Another thing to acknowledge is that it's near impossible to differentiate every single lesson of work in this way as it essentially means doing three times the work. Instead, it's worth aiming to just do this every now and again so that you can assess what level your students are working at and evaluate how they cope with material that more specifically targets their ability level.

The Lesson: Galway Man

The crux of this lesson is a short horror story called Galway Man. This piece has been designed as something that should be suitable for a Year 9 class exhibiting a range of different abilities and behaviours.

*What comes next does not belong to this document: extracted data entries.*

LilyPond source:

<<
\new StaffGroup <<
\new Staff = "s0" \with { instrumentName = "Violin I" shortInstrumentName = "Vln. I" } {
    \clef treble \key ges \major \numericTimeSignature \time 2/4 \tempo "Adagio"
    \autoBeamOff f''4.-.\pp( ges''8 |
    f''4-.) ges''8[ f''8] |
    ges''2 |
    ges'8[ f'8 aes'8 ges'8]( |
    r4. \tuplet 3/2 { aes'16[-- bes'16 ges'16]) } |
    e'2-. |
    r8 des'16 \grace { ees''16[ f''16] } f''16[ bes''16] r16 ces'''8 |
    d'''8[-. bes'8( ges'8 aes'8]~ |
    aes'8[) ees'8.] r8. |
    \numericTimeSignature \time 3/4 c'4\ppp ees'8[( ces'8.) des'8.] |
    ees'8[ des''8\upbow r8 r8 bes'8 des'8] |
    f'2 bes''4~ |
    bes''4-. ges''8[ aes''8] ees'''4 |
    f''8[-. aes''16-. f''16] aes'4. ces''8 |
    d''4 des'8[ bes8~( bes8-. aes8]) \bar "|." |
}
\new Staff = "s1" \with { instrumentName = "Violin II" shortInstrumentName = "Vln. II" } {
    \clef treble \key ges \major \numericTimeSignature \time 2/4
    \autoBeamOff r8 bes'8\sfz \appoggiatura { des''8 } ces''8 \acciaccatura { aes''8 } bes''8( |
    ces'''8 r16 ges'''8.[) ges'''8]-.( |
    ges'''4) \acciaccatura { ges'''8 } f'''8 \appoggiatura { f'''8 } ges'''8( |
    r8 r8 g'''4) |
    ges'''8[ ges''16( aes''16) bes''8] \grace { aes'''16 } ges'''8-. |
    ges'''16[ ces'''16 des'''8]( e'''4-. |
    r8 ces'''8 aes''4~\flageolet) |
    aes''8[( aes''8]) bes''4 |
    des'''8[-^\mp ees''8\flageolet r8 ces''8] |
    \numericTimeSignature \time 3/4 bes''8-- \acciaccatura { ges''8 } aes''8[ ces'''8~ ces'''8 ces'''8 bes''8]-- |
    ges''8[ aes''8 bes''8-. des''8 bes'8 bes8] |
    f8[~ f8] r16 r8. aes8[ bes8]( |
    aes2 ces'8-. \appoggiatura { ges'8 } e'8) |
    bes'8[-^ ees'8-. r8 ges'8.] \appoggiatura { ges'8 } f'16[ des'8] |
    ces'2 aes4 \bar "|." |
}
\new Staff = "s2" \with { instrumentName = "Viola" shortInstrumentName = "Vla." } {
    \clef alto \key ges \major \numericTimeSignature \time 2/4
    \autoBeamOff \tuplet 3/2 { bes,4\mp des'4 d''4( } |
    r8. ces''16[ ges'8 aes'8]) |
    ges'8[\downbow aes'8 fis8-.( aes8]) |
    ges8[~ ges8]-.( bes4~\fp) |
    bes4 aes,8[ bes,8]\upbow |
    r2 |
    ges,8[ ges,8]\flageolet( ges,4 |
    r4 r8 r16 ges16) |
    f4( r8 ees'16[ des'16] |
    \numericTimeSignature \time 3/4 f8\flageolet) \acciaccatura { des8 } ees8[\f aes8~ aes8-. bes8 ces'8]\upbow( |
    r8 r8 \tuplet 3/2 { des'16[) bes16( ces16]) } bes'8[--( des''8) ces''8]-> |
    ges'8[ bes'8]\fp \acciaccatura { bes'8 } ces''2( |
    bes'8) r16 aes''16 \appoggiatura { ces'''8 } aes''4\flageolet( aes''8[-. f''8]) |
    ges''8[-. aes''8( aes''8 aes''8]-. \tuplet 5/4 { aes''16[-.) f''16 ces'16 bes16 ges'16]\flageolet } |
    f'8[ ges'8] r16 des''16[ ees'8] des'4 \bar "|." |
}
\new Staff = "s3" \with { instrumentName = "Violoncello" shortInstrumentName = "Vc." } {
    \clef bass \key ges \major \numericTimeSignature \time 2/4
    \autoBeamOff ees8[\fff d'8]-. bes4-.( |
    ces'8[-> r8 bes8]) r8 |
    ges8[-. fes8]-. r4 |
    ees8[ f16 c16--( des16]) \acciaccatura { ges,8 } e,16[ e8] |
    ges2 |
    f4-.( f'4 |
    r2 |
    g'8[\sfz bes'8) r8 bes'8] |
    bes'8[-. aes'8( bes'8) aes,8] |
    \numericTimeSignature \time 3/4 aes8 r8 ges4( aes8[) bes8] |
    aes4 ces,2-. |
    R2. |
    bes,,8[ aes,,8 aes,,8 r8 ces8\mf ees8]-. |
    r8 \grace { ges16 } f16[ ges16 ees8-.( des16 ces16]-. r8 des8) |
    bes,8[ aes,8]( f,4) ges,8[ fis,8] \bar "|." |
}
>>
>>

What this means is - it's relatively short to allow for engagement of students who struggle with attention in the classroom, and it's written in a way to allow accessibility for students who may have reading levels as low as those typically encountered in Stage 3. It's important to push student reading levels by exposing them to material that will challenge them but this is something that should be done purposefully and not all the time. If we're looking to build things like vocabulary, sustained understanding via extensive comprehension of cohesion, or an ability to parse sophisticated sentence structures then, of course, we should be challenging students with texts beyond their usual reading scope. However, if we want to work on introducing students to other skills like understanding symbolism and imagery, or the ability to explain genre, then we need simply-constructed texts that can allow for these things to be the focus.




The Lesson: Pre-Reading

Before reading the text it might be worth doing a quick check of student understanding regarding the phenomenon of bog bodies as this is the main idea behind the 'horror' of the text. These bodies are human remains that have been accidentally preserved for thousands of years after being submerged in swampy peat-heavy marshland. Bog bodies tend to occur in Western Europe and date from the Bronze Age.


The Lesson: Post-Reading

Students can undertake one of the activity sheets after reading the short story. There are two ways to approach determining who does which sheet:
  1. Hand out the three different levels of sheets according to which students you think fit into the 'core', 'adjusted', and 'extension' groupings of ability. If any students question why they can't have a different sheet then, by all means, let them have a go at the sheet they prefer. If they find it too easy then you've both learned something, if they find it too hard then at least they challenged themselves.
  2. Let students pick the sheet they want to do - I usually place the sheets on a table underneath the whiteboard with arrows pointing down to the three piles labelling them as 'Regular', 'Hard', and 'Hardest'. It can very educational for the teacher to see which students pick which one. 
The sheets roughly correspond to the same pattern of learning broken into 4-5 sections.
  • Prediction: After students have been taken through the pre-reading PPT, ask them to think about what a short story called Galway Man might be about. Students then compare their prediction to how the story turned out.
  • Adjectives: Monitor the text to locate and isolate adjectives/adjectival groups.
  • Character or Flashback: Students actively consider the process of characterisation. This looks different on each sheet - ranging from a visualisation activity to an opportunity for students to draw explicit connections between a character and his purpose in the text. Some sheets may add or replace this with an examination of the story's use of a flashback as a structural narrative device.
  • Genre: Students identify the ways in which the story fits into a specific genre, developing increased awareness of the significance of code and convention.